Some symptoms of pathological jealousy

  1. The partner always suspects that other partner is related to someone else.
  2. Making false accusations and insults without any evidence and looking for excuses for jealous behavior.
  3. Distrusting your partner and asking in detail about his activities throughout the day, where he/she is, who is with him/her, what he is doing, etc.
  4. Checking your partner's mobile, e-mail, etc. without permission and responding to calls from any phone number.
  5. To prevent him/her from using the social media (such as Facebook, Twitter, Messenger, etc.) and to keep him/her away from his/her family, friends and relatives.
  6. Verbal and physical aggression against the partner and who he/she thinks as his/her opponent.
  7. Threatening to harm others or oneself.
  8. Denying one's own jealous behavior.

Causes of pathological jealousy

Pathological jealousy is usually associated with other mental illnesses such as schizophrenia, anxiety disorder, personality disorder (such as paranoid, dependent and borderline personality disorder). 

In the case of any mental illness, the person is already in a fragile state, which is a result of one's childhood experience. 

When a person does not trust someone in parenting in childhood, he/she suffers from insecurity and the fear of being alone works in him/her, which can make him/her jealous later on. 

These people suffer from inferiority complex and lack self-esteem due to lack of self-confidence. 

There is always a fear of moving away from people close to him/her.

 In addition, the departure or deception of a loved one in adolescence or adulthood can lead to mistrust and suspicion in a person, and it can also be due to extra anxious reasons, which lead to jealousy.

Remedy and prevention

Delusional jealousy is a type of psychotic disorder that is treated primarily through psychiatric medicine and obsessive jealousy is treated through cognitive behavior therapy and psychiatric medicine.
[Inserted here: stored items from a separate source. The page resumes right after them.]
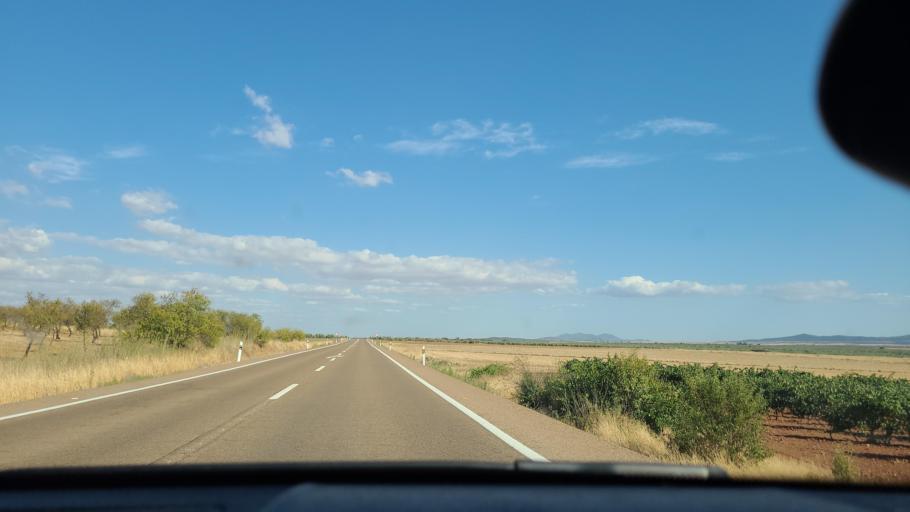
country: ES
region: Extremadura
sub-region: Provincia de Badajoz
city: Usagre
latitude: 38.3556
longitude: -6.2060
 In addition to psychiatric medicine, it is also treated through family therapy, couple therapy and individual therapy. 

Psychiatrists, clinical psychologists and counseling psychologists provide treatment for pathological jealousy.

Ways of remedy and prevention

  1. Trying to understand the partner's point, which seems to be pushing him away.
  2. Working to improve one's self-esteem and make oneself valuable to one's partner.
  3. Trying to understand the whole thing without any doubt centering on one thing.
  4. Expressing personal feelings directly to the person around whom jealousy is being created and discussing the problem openly.
  5. To be honest with each other, to show respect and to find out if there is any reason to doubt.
  6. Focusing on one's own work, caring for oneself and the people you love, and setting limits on the freedom of both.
  7. Improving the relationship by finding out if there are any gaps in the relationship and filling them.
  8. Learning to wait and control anger without any immediate negative emotional response.
  9. Giving the partner the opportunity to express his or her own views.
  10. Discuss issues or doubts with a trusted friend or well-wisher.
  11. Relax and practice mindfulness therapeutic techniques to calm and stabilize yourself.
  12. Taking the help of psychiatrists and clinical psychologists in the treatment of pathological jealousy.